(Dataset records)

+--

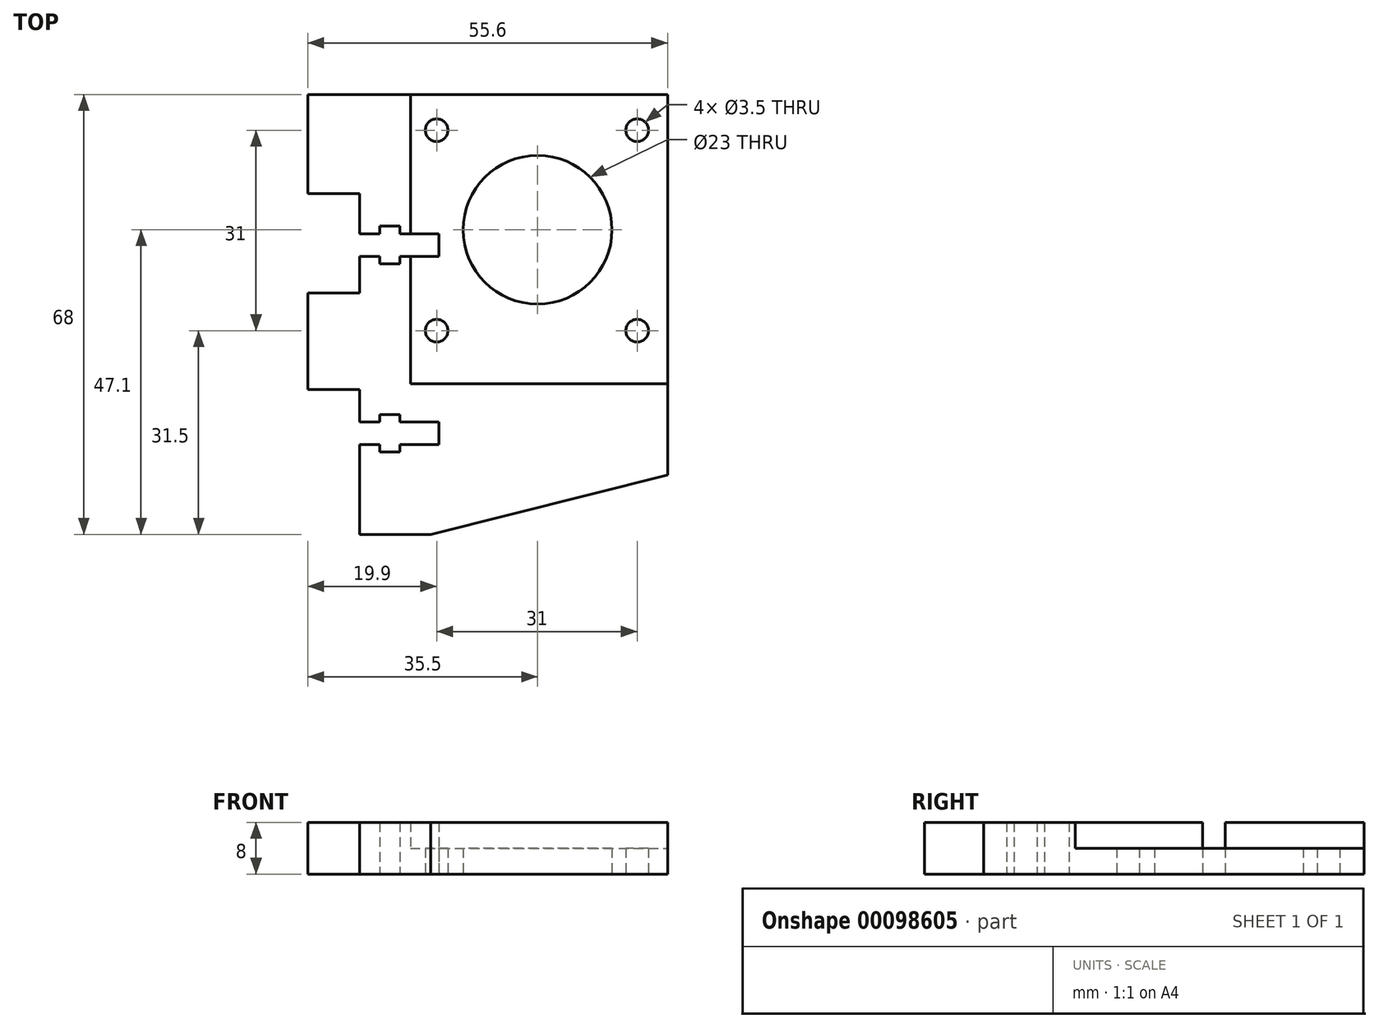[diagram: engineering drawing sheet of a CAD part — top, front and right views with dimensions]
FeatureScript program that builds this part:
annotation { "Feature Type Name" : "Feature", "Feature Type Description" : "" }
export const myFeature = defineFeature(function(context is Context, id is Id, definition is map)
    precondition{}
    {
        {
            var Q0;
            Q0=qCreatedBy(makeId("Top.planeOp"),FACE);
            var sketch = newSketch(context, id + "F0", { "sketchPlane" : qUnion([Q0])});
            skCircle(sketch, "E0", {"center": v(0, 0) * mm, "radius": 11.5 * mm});
            skLineSegment(sketch, "E1", {"start": v(0, 11.5) * mm, "end": v(0, 20.9) * mm, "construction": true});
            skLineSegment(sketch, "E2", {"start": v(11.5, 0) * mm, "end": v(20.1, 0) * mm, "construction": true});
            skLineSegment(sketch, "E3", {"start": v(0, 20.9) * mm, "end": v(58.5, 20.9) * mm, "construction": true});
            skLineSegment(sketch, "E4", {"start": v(20.1, 0) * mm, "end": v(20.1, 20.9) * mm});
            skLineSegment(sketch, "E5", {"start": v(-11.5, 0) * mm, "end": v(-27.86, 0) * mm, "construction": true});
            skLineSegment(sketch, "E6", {"start": v(20.1, 0) * mm, "end": v(20.1, -40.2) * mm, "construction": true});
            skLineSegment(sketch, "E7", {"start": v(20.1, -37.9) * mm, "end": v(-35.5, -37.9) * mm, "construction": true});
            skLineSegment(sketch, "E8", {"start": v(0, 20.9) * mm, "end": v(-51.46, 20.9) * mm, "construction": true});
            skLineSegment(sketch, "E9", {"start": v(-35.5, 20.9) * mm, "end": v(-35.5, 5.6) * mm});
            skLineSegment(sketch, "E10", {"start": v(-27.5, -47.1) * mm, "end": v(-16.5, -47.1) * mm});
            skLineSegment(sketch, "E11", {"start": v(20.1, 20.9) * mm, "end": v(20.1, -37.9) * mm});
            skLineSegment(sketch, "E12", {"start": v(-16.5, -47.1) * mm, "end": v(20.1, -37.9) * mm});
            skLineSegment(sketch, "E13.0", {"start": v(-27.5, 5.6) * mm, "end": v(-27.5, -0.6) * mm});
            skLineSegment(sketch, "E14", {"start": v(-32.15, -47.1) * mm, "end": v(-32.15, -24.7) * mm, "construction": true});
            skLineSegment(sketch, "E15", {"start": v(-32.15, -24.7) * mm, "end": v(-27.5, -24.7) * mm});
            skLineSegment(sketch, "E16", {"start": v(-27.5, -24.7) * mm, "end": v(-35.5, -24.7) * mm});
            skLineSegment(sketch, "E17", {"start": v(-32.15, -24.7) * mm, "end": v(-32.15, -9.8) * mm, "construction": true});
            skLineSegment(sketch, "E18", {"start": v(-27.5, -9.8) * mm, "end": v(-35.5, -9.8) * mm});
            skLineSegment(sketch, "E19", {"start": v(-32.15, -9.8) * mm, "end": v(-32.15, 5.6) * mm, "construction": true});
            skLineSegment(sketch, "E20", {"start": v(-32.15, 5.6) * mm, "end": v(-27.5, 5.6) * mm});
            skLineSegment(sketch, "E21", {"start": v(-27.5, 5.6) * mm, "end": v(-35.5, 5.6) * mm});
            skLineSegment(sketch, "E22.trimOffspring", {"start": v(-35.5, -9.8) * mm, "end": v(-35.5, -24.7) * mm});
            skLineSegment(sketch, "E23", {"start": v(-35.5, 20.9) * mm, "end": v(20.1, 20.9) * mm});
            skLineSegment(sketch, "E24.trimOffspring", {"start": v(-27.5, -24.7) * mm, "end": v(-27.5, -29.7) * mm});
            skLineSegment(sketch, "E25.0", {"start": v(-35.5, 15.4) * mm, "end": v(20.1, 15.4) * mm, "construction": true});
            skLineSegment(sketch, "E26.0", {"start": v(15.4, 20.9) * mm, "end": v(15.4, -37.9) * mm, "construction": true});
            skCircle(sketch, "E27", {"center": v(15.4, 15.4) * mm, "radius": 1.75 * mm});
            skLineSegment(sketch, "E28", {"start": v(15.4, 15.4) * mm, "end": v(-15.6, 15.4) * mm, "construction": true});
            skCircle(sketch, "E29", {"center": v(-15.6, 15.4) * mm, "radius": 1.75 * mm});
            skLineSegment(sketch, "E30", {"start": v(-15.6, 15.4) * mm, "end": v(-15.6, -15.6) * mm, "construction": true});
            skCircle(sketch, "E31", {"center": v(-15.6, -15.6) * mm, "radius": 1.75 * mm});
            skLineSegment(sketch, "E32", {"start": v(-15.6, -15.6) * mm, "end": v(15.4, -15.6) * mm, "construction": true});
            skCircle(sketch, "E33", {"center": v(15.4, -15.6) * mm, "radius": 1.75 * mm});
            skLineSegment(sketch, "E34", {"start": v(-24.4, 20.9) * mm, "end": v(-24.4, -0.6) * mm, "construction": true});
            skLineSegment(sketch, "E35.bottom", {"start": v(-27.5, -0.6) * mm, "end": v(-24.39, -0.6) * mm});
            skLineSegment(sketch, "E35.top", {"start": v(-27.5, -4.1) * mm, "end": v(-24.39, -4.1) * mm});
            skLineSegment(sketch, "E35.right", {"start": v(-15.26, -0.6) * mm, "end": v(-15.26, -4.1) * mm});
            skLineSegment(sketch, "E36.trimOffspring", {"start": v(-27.5, -4.1) * mm, "end": v(-27.5, -9.8) * mm});
            skLineSegment(sketch, "E37", {"start": v(-24.39, -4.1) * mm, "end": v(-24.39, -29.7) * mm, "construction": true});
            skLineSegment(sketch, "E38.bottom", {"start": v(-27.5, -29.7) * mm, "end": v(-24.39, -29.7) * mm});
            skLineSegment(sketch, "E38.top", {"start": v(-27.5, -33.2) * mm, "end": v(-24.39, -33.2) * mm});
            skLineSegment(sketch, "E38.right", {"start": v(-15.26, -29.7) * mm, "end": v(-15.26, -33.2) * mm});
            skLineSegment(sketch, "E39.trimOffspring", {"start": v(-27.5, -33.2) * mm, "end": v(-27.5, -47.1) * mm});
            skLineSegment(sketch, "E40.0", {"start": v(-23.1, 5.6) * mm, "end": v(-23.1, -0.6) * mm, "construction": true});
            skLineSegment(sketch, "E41.bottom", {"start": v(-24.4, -0.6) * mm, "end": v(-23.1, -0.6) * mm, "construction": true});
            skLineSegment(sketch, "E41.top", {"start": v(-24.4, -4.1) * mm, "end": v(-21.3, -4.1) * mm, "construction": true});
            skLineSegment(sketch, "E41.left", {"start": v(-24.4, -0.6) * mm, "end": v(-24.4, -4.1) * mm, "construction": true});
            skLineSegment(sketch, "E41.right", {"start": v(-21.3, -0.6) * mm, "end": v(-21.3, -4.1) * mm, "construction": true});
            skLineSegment(sketch, "E42.0", {"start": v(-27.5, -5.25) * mm, "end": v(-15.26, -5.25) * mm, "construction": true});
            skLineSegment(sketch, "E43.bottom", {"start": v(-24.39, -5.25) * mm, "end": v(-21.29, -5.25) * mm, "construction": true});
            skLineSegment(sketch, "E43.top", {"start": v(-24.39, 0.55) * mm, "end": v(-21.29, 0.55) * mm, "construction": true});
            skLineSegment(sketch, "E43.left", {"start": v(-24.39, -5.25) * mm, "end": v(-24.39, 0.55) * mm, "construction": true});
            skLineSegment(sketch, "E43.right", {"start": v(-21.29, -5.25) * mm, "end": v(-21.29, 0.55) * mm, "construction": true});
            skLineSegment(sketch, "E44.bottom", {"start": v(-24.39, 0.55) * mm, "end": v(-21.29, 0.55) * mm});
            skLineSegment(sketch, "E44.top", {"start": v(-24.39, -5.25) * mm, "end": v(-21.29, -5.25) * mm});
            skLineSegment(sketch, "E44.left", {"start": v(-24.39, 0.55) * mm, "end": v(-24.39, -0.6) * mm});
            skLineSegment(sketch, "E44.right", {"start": v(-21.29, 0.55) * mm, "end": v(-21.29, -0.6) * mm});
            skLineSegment(sketch, "E45.trimOffspring", {"start": v(-21.3, -0.6) * mm, "end": v(-15.26, -0.6) * mm});
            skLineSegment(sketch, "E46.trimOffspring", {"start": v(-24.39, -4.1) * mm, "end": v(-24.39, -5.25) * mm});
            skLineSegment(sketch, "E47.trimOffspring", {"start": v(-21.29, -4.1) * mm, "end": v(-21.29, -5.25) * mm});
            skLineSegment(sketch, "E48.trimOffspring", {"start": v(-21.3, -4.1) * mm, "end": v(-15.26, -4.1) * mm});
            skLineSegment(sketch, "E49.0", {"start": v(-27.5, -34.35) * mm, "end": v(-15.26, -34.35) * mm, "construction": true});
            skLineSegment(sketch, "E50.bottom", {"start": v(-24.39, -34.35) * mm, "end": v(-21.29, -34.35) * mm, "construction": true});
            skLineSegment(sketch, "E50.top", {"start": v(-24.39, -28.55) * mm, "end": v(-21.29, -28.55) * mm, "construction": true});
            skLineSegment(sketch, "E50.left", {"start": v(-24.39, -34.35) * mm, "end": v(-24.39, -28.55) * mm, "construction": true});
            skLineSegment(sketch, "E50.right", {"start": v(-21.29, -34.35) * mm, "end": v(-21.29, -28.55) * mm, "construction": true});
            skLineSegment(sketch, "E51.bottom", {"start": v(-24.39, -28.55) * mm, "end": v(-21.29, -28.55) * mm});
            skLineSegment(sketch, "E51.top", {"start": v(-24.39, -34.35) * mm, "end": v(-21.29, -34.35) * mm});
            skLineSegment(sketch, "E51.left", {"start": v(-24.39, -28.55) * mm, "end": v(-24.39, -29.7) * mm});
            skLineSegment(sketch, "E51.right", {"start": v(-21.29, -28.55) * mm, "end": v(-21.29, -29.7) * mm});
            skLineSegment(sketch, "E52.trimOffspring", {"start": v(-21.29, -29.7) * mm, "end": v(-15.26, -29.7) * mm});
            skLineSegment(sketch, "E53.trimOffspring", {"start": v(-21.29, -33.2) * mm, "end": v(-15.26, -33.2) * mm});
            skLineSegment(sketch, "E54.trimOffspring", {"start": v(-21.29, -33.2) * mm, "end": v(-21.29, -34.35) * mm});
            skLineSegment(sketch, "E55.trimOffspring", {"start": v(-24.39, -33.2) * mm, "end": v(-24.39, -34.35) * mm});
            skSolve(sketch);
        }
        {
            var Q0;
            Q0=makeQuery(id+"F0.imprint","IMPRINT",FACE,{"disambiguationData":[TD([[makeQuery(id+"F0.imprint","IMPRINT",EDGE,{"derivedFrom":sQuery(id+"F0.wireOp",EDGE,"E0")}),-1.0]])]});
            extrude(context, id + "F1", {"entities" : qUnion([Q0]), "depth" : 4 * mm});
        }
        {
            var Q0;
            Q0=makeQuery(id+"F1.opExtrude","CAP_FACE",FACE,{"disambiguationData":[OSD([sQuery(id+"F0.wireOp",EDGE,"E0"),sQuery(id+"F0.wireOp",EDGE,"E9"),sQuery(id+"F0.wireOp",EDGE,"E10"),sQuery(id+"F0.wireOp",EDGE,"E11"),sQuery(id+"F0.wireOp",EDGE,"E12"),sQuery(id+"F0.wireOp",EDGE,"E13.0"),sQuery(id+"F0.wireOp",EDGE,"E16"),sQuery(id+"F0.wireOp",EDGE,"E18"),sQuery(id+"F0.wireOp",EDGE,"E21"),sQuery(id+"F0.wireOp",EDGE,"E22.trimOffspring"),sQuery(id+"F0.wireOp",EDGE,"E23"),sQuery(id+"F0.wireOp",EDGE,"E24.trimOffspring"),sQuery(id+"F0.wireOp",EDGE,"E27"),sQuery(id+"F0.wireOp",EDGE,"E29"),sQuery(id+"F0.wireOp",EDGE,"E31"),sQuery(id+"F0.wireOp",EDGE,"E33"),sQuery(id+"F0.wireOp",EDGE,"E35.bottom"),sQuery(id+"F0.wireOp",EDGE,"E35.top"),sQuery(id+"F0.wireOp",EDGE,"E35.right"),sQuery(id+"F0.wireOp",EDGE,"E36.trimOffspring"),sQuery(id+"F0.wireOp",EDGE,"E38.bottom"),sQuery(id+"F0.wireOp",EDGE,"E38.top"),sQuery(id+"F0.wireOp",EDGE,"E38.right"),sQuery(id+"F0.wireOp",EDGE,"E39.trimOffspring"),sQuery(id+"F0.wireOp",EDGE,"E44.bottom"),sQuery(id+"F0.wireOp",EDGE,"E44.top"),sQuery(id+"F0.wireOp",EDGE,"E44.left"),sQuery(id+"F0.wireOp",EDGE,"E44.right"),sQuery(id+"F0.wireOp",EDGE,"E45.trimOffspring"),sQuery(id+"F0.wireOp",EDGE,"E46.trimOffspring"),sQuery(id+"F0.wireOp",EDGE,"E47.trimOffspring"),sQuery(id+"F0.wireOp",EDGE,"E48.trimOffspring"),sQuery(id+"F0.wireOp",EDGE,"E51.bottom"),sQuery(id+"F0.wireOp",EDGE,"E51.top"),sQuery(id+"F0.wireOp",EDGE,"E51.left"),sQuery(id+"F0.wireOp",EDGE,"E51.right"),sQuery(id+"F0.wireOp",EDGE,"E52.trimOffspring"),sQuery(id+"F0.wireOp",EDGE,"E53.trimOffspring"),sQuery(id+"F0.wireOp",EDGE,"E54.trimOffspring"),sQuery(id+"F0.wireOp",EDGE,"E55.trimOffspring")])],"isStart":false});
            var sketch = newSketch(context, id + "F2", { "sketchPlane" : qUnion([Q0])});
            skLineSegment(sketch, "E56.0.0", {"start": v(-19.65, 20.9) * mm, "end": v(-35.5, 20.9) * mm});
            skLineSegment(sketch, "E56.0.1", {"start": v(-35.5, 20.9) * mm, "end": v(-35.5, 5.6) * mm});
            skLineSegment(sketch, "E56.0.2", {"start": v(-35.5, 5.6) * mm, "end": v(-27.5, 5.6) * mm});
            skLineSegment(sketch, "E56.0.3", {"start": v(-27.5, 5.6) * mm, "end": v(-27.5, -0.6) * mm});
            skLineSegment(sketch, "E56.0.4", {"start": v(-27.5, -0.6) * mm, "end": v(-24.39, -0.6) * mm});
            skLineSegment(sketch, "E56.0.5", {"start": v(-24.39, -0.6) * mm, "end": v(-24.39, 0.55) * mm});
            skLineSegment(sketch, "E56.0.6", {"start": v(-24.39, 0.55) * mm, "end": v(-21.29, 0.55) * mm});
            skLineSegment(sketch, "E56.0.7", {"start": v(-21.29, 0.55) * mm, "end": v(-21.29, -0.6) * mm});
            skLineSegment(sketch, "E56.0.8", {"start": v(-21.29, -0.6) * mm, "end": v(-19.65, -0.6) * mm});
            skLineSegment(sketch, "E56.0.9", {"start": v(-15.26, -0.6) * mm, "end": v(-15.26, -4.1) * mm});
            skLineSegment(sketch, "E56.0.10", {"start": v(-19.65, -4.1) * mm, "end": v(-21.29, -4.1) * mm});
            skLineSegment(sketch, "E56.0.11", {"start": v(-21.29, -4.1) * mm, "end": v(-21.29, -5.25) * mm});
            skLineSegment(sketch, "E56.0.12", {"start": v(-21.29, -5.25) * mm, "end": v(-24.39, -5.25) * mm});
            skLineSegment(sketch, "E56.0.13", {"start": v(-24.39, -5.25) * mm, "end": v(-24.39, -4.1) * mm});
            skLineSegment(sketch, "E56.0.14", {"start": v(-24.39, -4.1) * mm, "end": v(-27.5, -4.1) * mm});
            skLineSegment(sketch, "E56.0.15", {"start": v(-27.5, -4.1) * mm, "end": v(-27.5, -9.8) * mm});
            skLineSegment(sketch, "E56.0.16", {"start": v(-27.5, -9.8) * mm, "end": v(-35.5, -9.8) * mm});
            skLineSegment(sketch, "E56.0.17", {"start": v(-35.5, -9.8) * mm, "end": v(-35.5, -24.7) * mm});
            skLineSegment(sketch, "E56.0.18", {"start": v(-35.5, -24.7) * mm, "end": v(-27.5, -24.7) * mm});
            skLineSegment(sketch, "E56.0.19", {"start": v(-27.5, -24.7) * mm, "end": v(-27.5, -29.7) * mm});
            skLineSegment(sketch, "E56.0.20", {"start": v(-27.5, -29.7) * mm, "end": v(-24.39, -29.7) * mm});
            skLineSegment(sketch, "E56.0.21", {"start": v(-24.39, -29.7) * mm, "end": v(-24.39, -28.55) * mm});
            skLineSegment(sketch, "E56.0.22", {"start": v(-24.39, -28.55) * mm, "end": v(-21.29, -28.55) * mm});
            skLineSegment(sketch, "E56.0.23", {"start": v(-21.29, -28.55) * mm, "end": v(-21.29, -29.7) * mm});
            skLineSegment(sketch, "E56.0.24", {"start": v(-21.29, -29.7) * mm, "end": v(-19.65, -29.7) * mm});
            skLineSegment(sketch, "E56.0.25", {"start": v(-15.26, -29.7) * mm, "end": v(-15.26, -33.2) * mm});
            skLineSegment(sketch, "E56.0.26", {"start": v(-19.65, -33.2) * mm, "end": v(-21.29, -33.2) * mm});
            skLineSegment(sketch, "E56.0.27", {"start": v(-21.29, -33.2) * mm, "end": v(-21.29, -34.35) * mm});
            skLineSegment(sketch, "E56.0.28", {"start": v(-21.29, -34.35) * mm, "end": v(-24.39, -34.35) * mm});
            skLineSegment(sketch, "E56.0.29", {"start": v(-24.39, -34.35) * mm, "end": v(-24.39, -33.2) * mm});
            skLineSegment(sketch, "E56.0.30", {"start": v(-24.39, -33.2) * mm, "end": v(-27.5, -33.2) * mm});
            skLineSegment(sketch, "E56.0.31", {"start": v(-27.5, -33.2) * mm, "end": v(-27.5, -47.1) * mm});
            skLineSegment(sketch, "E56.0.32", {"start": v(-27.5, -47.1) * mm, "end": v(-19.65, -47.1) * mm});
            skLineSegment(sketch, "E57", {"start": v(-17.35, 15.33) * mm, "end": v(-19.65, 15.33) * mm, "construction": true});
            skLineSegment(sketch, "E58", {"start": v(-19.65, 15.33) * mm, "end": v(-19.65, -47.1) * mm});
            skLineSegment(sketch, "E59", {"start": v(-19.65, -47.1) * mm, "end": v(-19.65, 20.9) * mm});
            skPoint(sketch, "E56.0.33.start.orphan", {"position": v(-16.5, -47.1) * mm});
            skPoint(sketch, "E56.0.34.end.orphan", {"position": v(20.1, 20.9) * mm});
            skPoint(sketch, "E56.0.34.start.orphan", {"position": v(20.1, -37.9) * mm});
            skLineSegment(sketch, "E60", {"start": v(-19.65, -23.78) * mm, "end": v(20.1, -23.78) * mm});
            skSolve(sketch);
        }
        {
            var Q0;
            {var subQ3=sQuery(id+"F2.wireOp",EDGE,"E56.0.0");Q0=makeQuery(id+"F2.imprint","IMPRINT",FACE,{"disambiguationData":[TD([[makeQuery(id+"F2.imprint","IMPRINT",EDGE,{"derivedFrom":subQ3}),-1.0]])]});}
            var Q1;
            {var subQ0=sQuery(id+"F2.wireOp",EDGE,"E56.0.10");Q1=makeQuery(id+"F2.imprint","IMPRINT",FACE,{"disambiguationData":[TD([[makeQuery(id+"F2.imprint","IMPRINT",EDGE,{"derivedFrom":subQ0}),-1.0]])]});}
            var Q2;
            {var subQ0=sQuery(id+"F2.wireOp",EDGE,"E56.0.26");Q2=makeQuery(id+"F2.imprint","IMPRINT",FACE,{"disambiguationData":[TD([[makeQuery(id+"F2.imprint","IMPRINT",EDGE,{"derivedFrom":subQ0}),-1.0]])]});}
            var Q3;
            {var subQ10=sQuery(id+"F2.wireOp",EDGE,"E56.0.25");Q3=makeQuery(id+"F2.imprint","IMPRINT",FACE,{"disambiguationData":[TD([[makeQuery(id+"F2.imprint","IMPRINT",EDGE,{"derivedFrom":subQ10}),1.0]])]});}
            extrude(context, id + "F3", {"entities" : qUnion([Q0, Q1, Q2, Q3]), "operationType" : NewBodyOperationType.ADD, "depth" : 4 * mm});
        }
    });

+--

DESCRIPTION OF THE TASK ▸
Pick out each line of the material above that contains the string "imprint", and copy those lines.

THE OUTPUT ▸
            Q0=makeQuery(id+"F0.imprint","IMPRINT",FACE,{"disambiguationData":[TD([[makeQuery(id+"F0.imprint","IMPRINT",EDGE,{"derivedFrom":sQuery(id+"F0.wireOp",EDGE,"E0")}),-1.0]])]});
            {var subQ3=sQuery(id+"F2.wireOp",EDGE,"E56.0.0");Q0=makeQuery(id+"F2.imprint","IMPRINT",FACE,{"disambiguationData":[TD([[makeQuery(id+"F2.imprint","IMPRINT",EDGE,{"derivedFrom":subQ3}),-1.0]])]});}
            {var subQ0=sQuery(id+"F2.wireOp",EDGE,"E56.0.10");Q1=makeQuery(id+"F2.imprint","IMPRINT",FACE,{"disambiguationData":[TD([[makeQuery(id+"F2.imprint","IMPRINT",EDGE,{"derivedFrom":subQ0}),-1.0]])]});}
            {var subQ0=sQuery(id+"F2.wireOp",EDGE,"E56.0.26");Q2=makeQuery(id+"F2.imprint","IMPRINT",FACE,{"disambiguationData":[TD([[makeQuery(id+"F2.imprint","IMPRINT",EDGE,{"derivedFrom":subQ0}),-1.0]])]});}
            {var subQ10=sQuery(id+"F2.wireOp",EDGE,"E56.0.25");Q3=makeQuery(id+"F2.imprint","IMPRINT",FACE,{"disambiguationData":[TD([[makeQuery(id+"F2.imprint","IMPRINT",EDGE,{"derivedFrom":subQ10}),1.0]])]});}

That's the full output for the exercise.